--- STUDY MATERIAL ---
┄┄┄┄┄┄┄┄┄┄┄┄┄┄┄┄┄┄┄┄

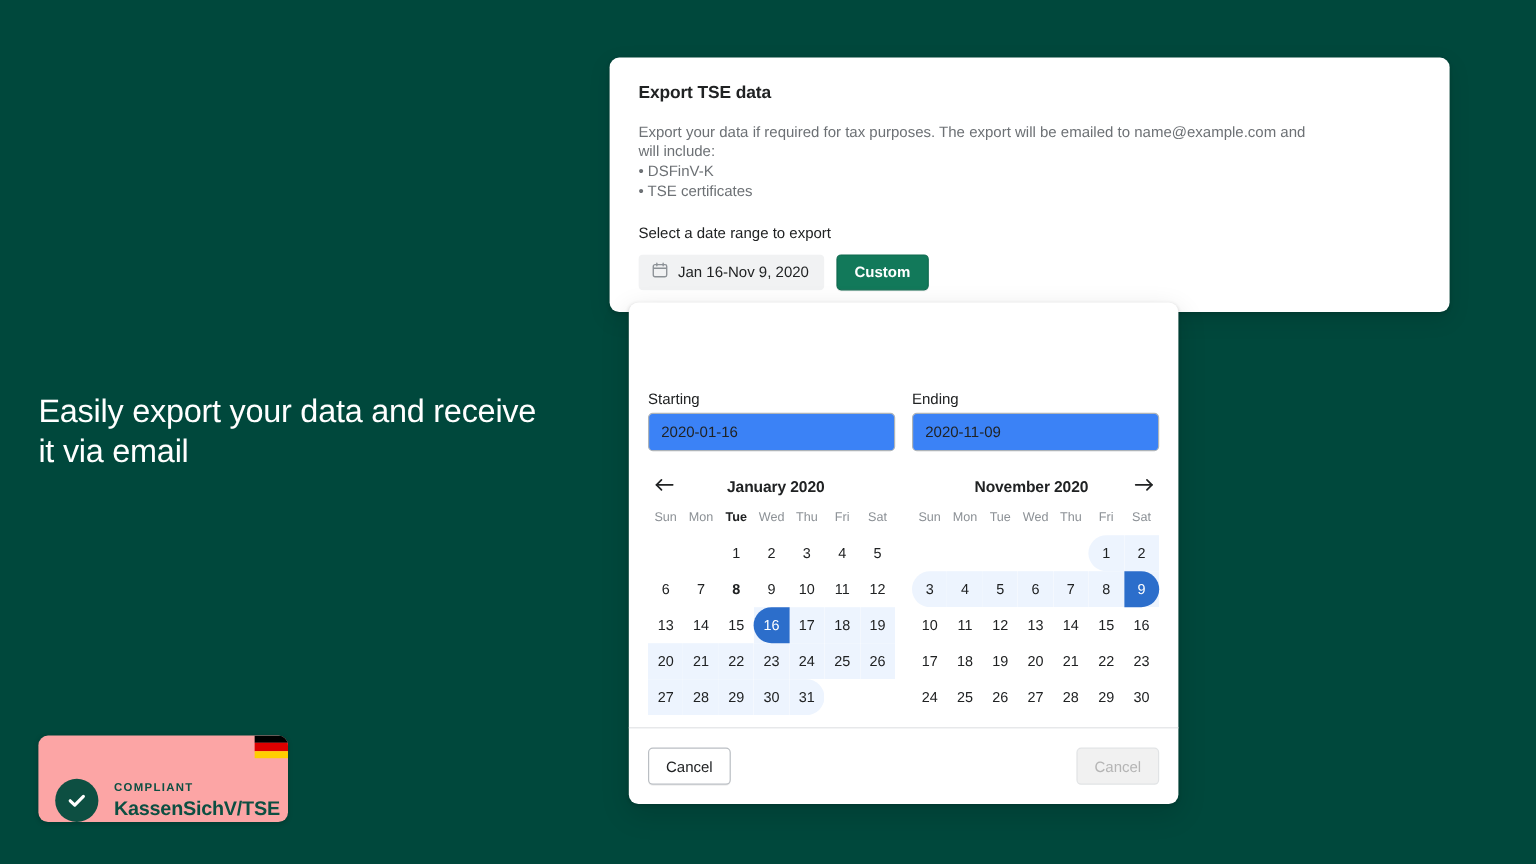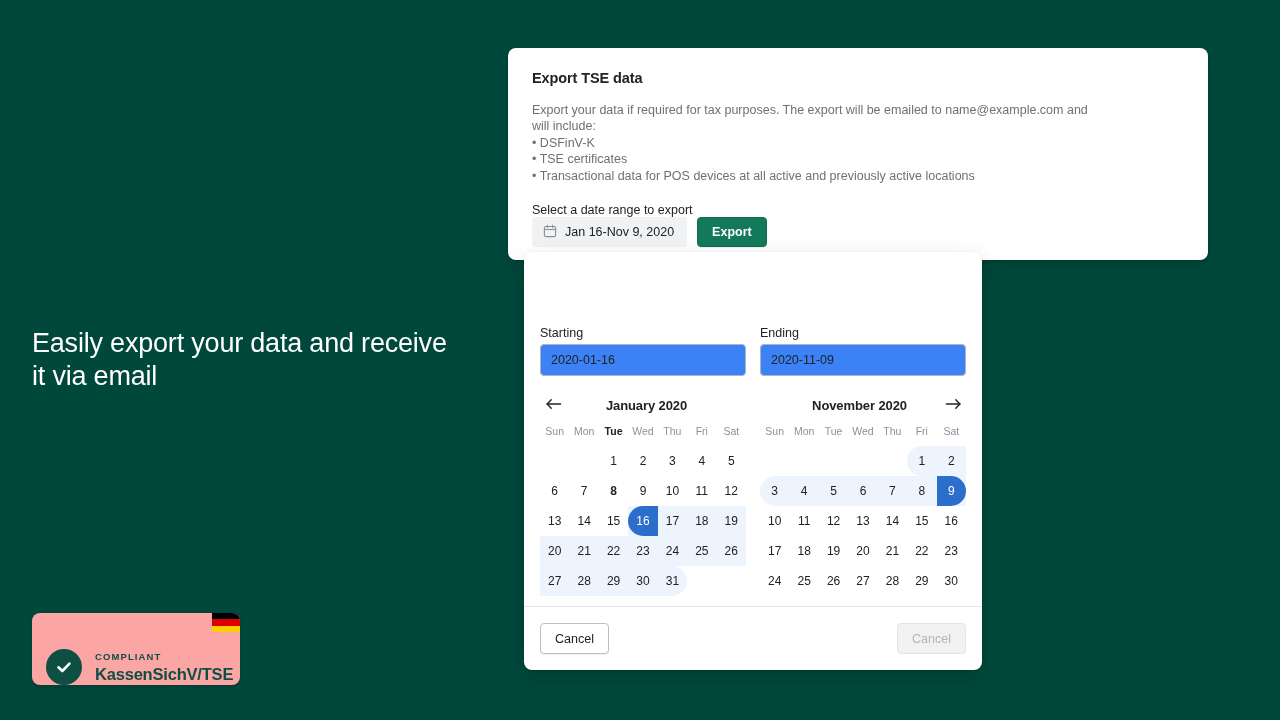--- a/index.html
+++ b/index.html
@@ -308,7 +308,6 @@
   <ul class="card-bullets">
     <li>DSFinV-K</li>
     <li>TSE certificates</li>
-    <li>Transactional data for POS devices at all active and previously active locations</li>
   </ul>
   <div class="field-label">Select a date range to export</div>
   <div class="actions">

┄┄┄┄┄┄┄┄┄┄┄┄┄┄┄┄┄┄┄┄

--- TASK BRIEF ---
Among the lines above, find the ones containing "class" and copy them.

--- TASK OUTPUT ---
   <ul class="card-bullets">
   <div class="field-label">Select a date range to export</div>
   <div class="actions">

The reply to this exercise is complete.